Dataset: https://www.kaggle.com/datasets/akinyemijoseph/apple-leaf-disease-dataset-6-classes-v2 The model was deployed using AWS services. Tried with EC2, Lambda (serverless) and Sagemaker AI. Since this cannot be done using aws-free tier due to the size of the model. But suceeded in creating endpoint and deployed model using AWS sagemaker AI, but couldnt load the model using ml.t2.medium which was only available for free-tier but if we can use large type we can put the model into use.

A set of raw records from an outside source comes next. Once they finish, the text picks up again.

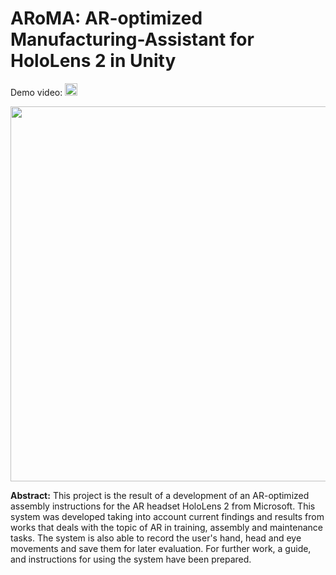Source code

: # ARoMA: AR-optimized Manufacturing-Assistant for HoloLens 2 in Unity
 
Demo video: <a href="https://www.youtube.com/watch?v=M1uZh9A-Ros&ab_channel=izmeHD"><img src="https://img.shields.io/badge/-YouTube-red?&style=for-the-badge&logo=youtube&logoColor=white" height=20></a>


<p align="center">
  <a href="https://www.youtube.com/watch?v=M1uZh9A-Ros&ab_channel=izmeHD"><img src='https://github.com/IZMEHD/ARoMA/blob/main/imgs/DemoWashSpinAndSize.gif' width=600 ></a>
</p>



**Abstract:** This project is the result of a development of an AR-optimized assembly instructions
for the AR headset HoloLens 2 from Microsoft. This system was developed taking into
account current findings and results from works that deals with the topic of AR in training,
assembly and maintenance tasks. The system is also able to record the user's hand, head and
eye movements and save them for later evaluation. For further work, a guide, and
instructions for using the system have been prepared.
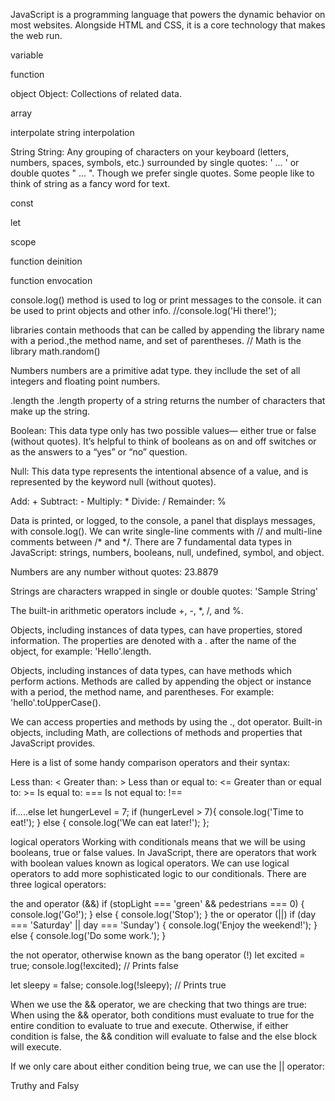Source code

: JavaScript
is a programming language that powers the dynamic behavior on most websites. Alongside HTML and CSS, it is a core technology that makes the web run.


variable

function 

object 
Object: Collections of related data.

array

interpolate
string interpolation

String 
String: Any grouping of characters on your keyboard (letters, numbers, spaces, symbols, etc.) surrounded by single quotes: ' ... ' or double quotes " ... ". Though we prefer single quotes. Some people like to think of string as a fancy word for text.


const 

let 

scope 

function deinition 

function envocation 

console.log()
 method is used to log or print messages to the console. it can be used to print objects and other info.
//console.log('Hi there!');

libraries
contain methoods that can be called by appending the library name with a period.,the method name, and set of parentheses.
// Math is the library  math.random()

Numbers
numbers are a primitive adat type. they incllude the set of all integers and floating point numbers.

.length
the .length property of a string returns the number of characters that make up the string.

Boolean:
This data type only has two possible values— either true or false (without quotes). It’s helpful to think of booleans as on and off switches or as the answers to a “yes” or “no” question.

Null: 
This data type represents the intentional absence of a value, and is represented by the keyword null (without quotes).

Add: + Subtract: - Multiply: * Divide: / Remainder: %

Data is printed, or logged, to the console, a panel that displays messages, with console.log().
We can write single-line comments with // and multi-line comments between /* and */.
There are 7 fundamental data types in JavaScript: strings, numbers, booleans, null, undefined, symbol, and object.

Numbers are any number without quotes: 23.8879

Strings are characters wrapped in single or double quotes: 'Sample String'

The built-in arithmetic operators include +, -, *, /, and %.

Objects, including instances of data types, can have properties, stored information. The properties are denoted with a . after the name of the object, for example: 'Hello'.length.

Objects, including instances of data types, can have methods which perform actions. Methods are called by appending the object or instance with a period, the method name, and parentheses. For example: 'hello'.toUpperCase().

We can access properties and methods by using the ., dot operator.
Built-in objects, including Math, are collections of methods and properties that JavaScript provides.

Here is a list of some handy comparison operators and their syntax:

Less than: <
Greater than: >
Less than or equal to: <=
Greater than or equal to: >=
Is equal to: ===
Is not equal to: !==

if.....else
let hungerLevel = 7;
if (hungerLevel > 7){
  console.log('Time to eat!');
} else {
    console.log('We can eat later!');
};

logical operators
Working with conditionals means that we will be using booleans, true or false values. In JavaScript, there are operators that work with boolean values known as logical operators. We can use logical operators to add more sophisticated logic to our conditionals. There are three logical operators:

the and operator (&&)
if (stopLight === 'green' && pedestrians === 0) {
  console.log('Go!');
} else {
  console.log('Stop');
}
the or operator (||)
if (day === 'Saturday' || day === 'Sunday') {
  console.log('Enjoy the weekend!');
} else {
  console.log('Do some work.');
}

the not operator, otherwise known as the bang operator (!)
let excited = true;
console.log(!excited); // Prints false
 
let sleepy = false;
console.log(!sleepy); // Prints true

When we use the && operator, we are checking that two things are true:
When using the && operator, both conditions must evaluate to true for the entire condition to evaluate to true and execute. Otherwise, if either condition is false, the && condition will evaluate to false and the else block will execute.

If we only care about either condition being true, we can use the || operator:

Truthy and Falsy
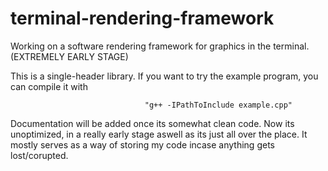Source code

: # terminal-rendering-framework
Working on a software rendering framework for graphics in the terminal. (EXTREMELY EARLY STAGE)

This is a single-header library. If you want to try the example program, you can compile it with 

                                  "g++ -IPathToInclude example.cpp"
                                  
Documentation will be added once its somewhat clean code. Now its unoptimized, in a really early 
stage aswell as its just all over the place. It mostly serves as a way of storing my code incase
anything gets lost/corupted.
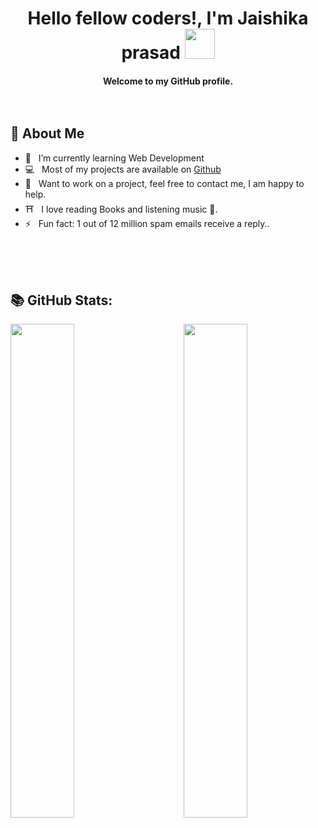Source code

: 
<!-- <img src="https://media.giphy.com/media/hvRJCLFzcasrR4ia7z/giphy.gif" width="28"> -->
<h1 align="center">Hello fellow coders!, I'm Jaishika prasad <img src="https://media.giphy.com/media/J60klcdfVdpryi1u78/giphy.gif" width="48"></h4></h1>

<h4 align="center">Welcome to my GitHub profile.
<br/>
<br/>
<div align="center">

</div> 
<br/>

## 🧐 About Me
- 🌱 &nbsp;  I’m currently learning Web Development
- 💻 &nbsp;  Most of my projects are available on [Github](https://github.com/jaishikaprasad?tab=repositories) 
- 💬 &nbsp;  Want to work on a project, feel free to contact me, I am happy to help.
- ⛩️ &nbsp;  I love reading Books and listening music 🎵.
- ⚡ &nbsp;  Fun fact: 1 out of 12 million spam emails receive a reply..
<br/>



</div>
<br />
<br />

## 📚 GitHub Stats:


<img  src="https://github-readme-stats-sigma-five.vercel.app/api?username=jaishikaprasad&show_icons=true&hide_border=true&theme=tokyonight" width="45%" align="right" >

<img  src="https://github-readme-streak-stats.herokuapp.com/?user=jaishikaprasad&hide_border=true&theme=tokyonight" width="45%" >
<br />
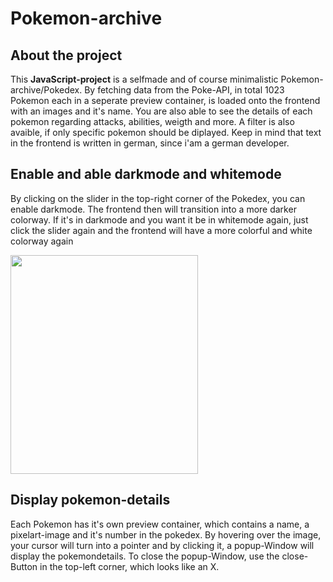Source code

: # Pokemon-archive
## About the project
This **JavaScript-project** is a selfmade and of course minimalistic Pokemon-archive/Pokedex. By fetching data from the Poke-API, in total 1023 Pokemon each in a seperate preview container, is loaded onto the frontend with an images and it's name. 
You are also able to see the details of each pokemon regarding attacks, abilities, weigth and more. A filter is also avaible, if only specific pokemon should be diplayed. Keep in mind that text in the frontend is written in german, since i'am a german developer.

## Enable and able darkmode and whitemode
By clicking on the slider in the top-right corner of the Pokedex, you can enable darkmode. The frontend then will transition into a more darker colorway. If it's in darkmode and you want it be in whitemode again, just click the slider again and the frontend will have a more colorful and white colorway again
<div align="center>
  <img src="https://github.com/LouisLohmer/Pokemon-archive/assets/126259607/c936cb12-d282-4f77-9297-888590aa7fbc" width="300" height="350"/>
  <img src="https://github.com/LouisLohmer/Pokemon-archive/assets/126259607/690802f9-935e-4e6b-9454-0b422380156a" width="300" height="350" />
</div>

## Display pokemon-details
Each Pokemon has it's own preview container, which contains a name, a pixelart-image and it's number in the pokedex. By hovering over the image, your cursor will turn into a pointer and by clicking it, a popup-Window will display the pokemondetails.
To close the popup-Window, use the close-Button in the top-left corner, which looks like an X.
<div align="center><img src="https://github.com/LouisLohmer/Pokemon-archive/assets/126259607/627b6670-ae07-4967-884e-8f6ea73f4e90" width="300" height="350" /></div>
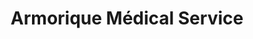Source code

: ---
title: "Armorique Médical Service"
url: /plourin-les-morlaix/armorique-medical-service/
shop: approvisionnement médical
---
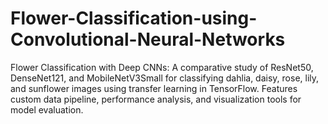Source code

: # Flower-Classification-using-Convolutional-Neural-Networks
Flower Classification with Deep CNNs: A comparative study of ResNet50, DenseNet121, and MobileNetV3Small for classifying dahlia, daisy, rose, lily, and sunflower images using transfer learning in TensorFlow. Features custom data pipeline, performance analysis, and visualization tools for model evaluation.
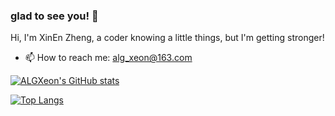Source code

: ### glad to see you! 👋

<!--
**ALGXeon/ALGXeon** is a ✨ _special_ ✨ repository because its `README.md` (this file) appears on your GitHub profile.

Here are some ideas to get you started:

- 🔭 I’m currently working on ...
- 🌱 I’m currently learning ...
- 👯 I’m looking to collaborate on ...
- 🤔 I’m looking for help with ...
- 💬 Ask me about ...
- 📫 How to reach me: ...
- 😄 Pronouns: ...
- ⚡ Fun fact: ...
-->

Hi, I'm XinEn Zheng, a coder knowing a little things, but I'm getting stronger! 

- 📫 How to reach me: alg_xeon@163.com


[![ALGXeon's GitHub stats](https://github-readme-stats.vercel.app/api?username=ALGXeon&theme=radical&count_private=true)](https://github.com/anuraghazra/github-readme-stats)

[![Top Langs](https://github-readme-stats.vercel.app/api/top-langs/?username=ALGXeon&theme=radical&count_private=true)](https://github.com/anuraghazra/github-readme-stats)
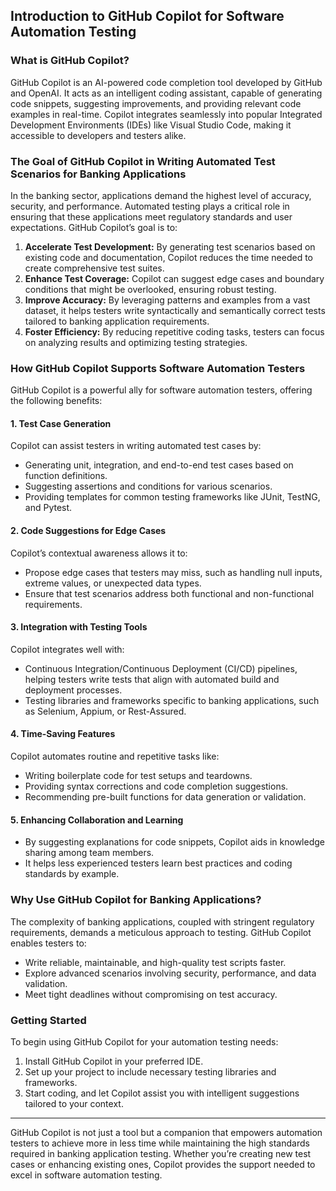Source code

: ## Introduction to GitHub Copilot for Software Automation Testing

### What is GitHub Copilot?
GitHub Copilot is an AI-powered code completion tool developed by GitHub and OpenAI. It acts as an intelligent coding assistant, capable of generating code snippets, suggesting improvements, and providing relevant code examples in real-time. Copilot integrates seamlessly into popular Integrated Development Environments (IDEs) like Visual Studio Code, making it accessible to developers and testers alike.

### The Goal of GitHub Copilot in Writing Automated Test Scenarios for Banking Applications
In the banking sector, applications demand the highest level of accuracy, security, and performance. Automated testing plays a critical role in ensuring that these applications meet regulatory standards and user expectations. GitHub Copilot’s goal is to:

1. **Accelerate Test Development:** By generating test scenarios based on existing code and documentation, Copilot reduces the time needed to create comprehensive test suites.
2. **Enhance Test Coverage:** Copilot can suggest edge cases and boundary conditions that might be overlooked, ensuring robust testing.
3. **Improve Accuracy:** By leveraging patterns and examples from a vast dataset, it helps testers write syntactically and semantically correct tests tailored to banking application requirements.
4. **Foster Efficiency:** By reducing repetitive coding tasks, testers can focus on analyzing results and optimizing testing strategies.

### How GitHub Copilot Supports Software Automation Testers
GitHub Copilot is a powerful ally for software automation testers, offering the following benefits:

#### 1. **Test Case Generation**
Copilot can assist testers in writing automated test cases by:
- Generating unit, integration, and end-to-end test cases based on function definitions.
- Suggesting assertions and conditions for various scenarios.
- Providing templates for common testing frameworks like JUnit, TestNG, and Pytest.

#### 2. **Code Suggestions for Edge Cases**
Copilot’s contextual awareness allows it to:
- Propose edge cases that testers may miss, such as handling null inputs, extreme values, or unexpected data types.
- Ensure that test scenarios address both functional and non-functional requirements.

#### 3. **Integration with Testing Tools**
Copilot integrates well with:
- Continuous Integration/Continuous Deployment (CI/CD) pipelines, helping testers write tests that align with automated build and deployment processes.
- Testing libraries and frameworks specific to banking applications, such as Selenium, Appium, or Rest-Assured.

#### 4. **Time-Saving Features**
Copilot automates routine and repetitive tasks like:
- Writing boilerplate code for test setups and teardowns.
- Providing syntax corrections and code completion suggestions.
- Recommending pre-built functions for data generation or validation.

#### 5. **Enhancing Collaboration and Learning**
- By suggesting explanations for code snippets, Copilot aids in knowledge sharing among team members.
- It helps less experienced testers learn best practices and coding standards by example.

### Why Use GitHub Copilot for Banking Applications?
The complexity of banking applications, coupled with stringent regulatory requirements, demands a meticulous approach to testing. GitHub Copilot enables testers to:
- Write reliable, maintainable, and high-quality test scripts faster.
- Explore advanced scenarios involving security, performance, and data validation.
- Meet tight deadlines without compromising on test accuracy.

### Getting Started
To begin using GitHub Copilot for your automation testing needs:
1. Install GitHub Copilot in your preferred IDE.
2. Set up your project to include necessary testing libraries and frameworks.
3. Start coding, and let Copilot assist you with intelligent suggestions tailored to your context.

---

GitHub Copilot is not just a tool but a companion that empowers automation testers to achieve more in less time while maintaining the high standards required in banking application testing. Whether you’re creating new test cases or enhancing existing ones, Copilot provides the support needed to excel in software automation testing.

Steps for EC2 : launch an instance -> connect the instance using ssh -> create python virtual environment -> install necessary dependencies -> copy model path file form device into the instance -> create fastAPI script on your ec2 instance -> run fastapi server. ( note: possible issues -> storage issue of ec2 , solution: attach EBS or some other instance type with more storeage space , can make it more beautiful using Route53 to host
Steps for Lambda (serverless) : store model in s3 -> create lambda function -> load the model from s3 (IAM role with fulls3access) -> install fastAPI + Dependencies in Lambda -> code (lambda_function.py) downloads the model from S3 to pytorch and process requests -> deploy on AWS lambda -> expose API
Steps for Sagemaker AI : store the model in s3 bucket -> IAM role with sagemakerfull access and s3fullaccess -> create notebook in sagemaker AI and add the IAM role -> create infernece.py file and notebook to model deployment and endpoint -> model deployed as endopint make sure its InService -> test the model in same jupyter notebook.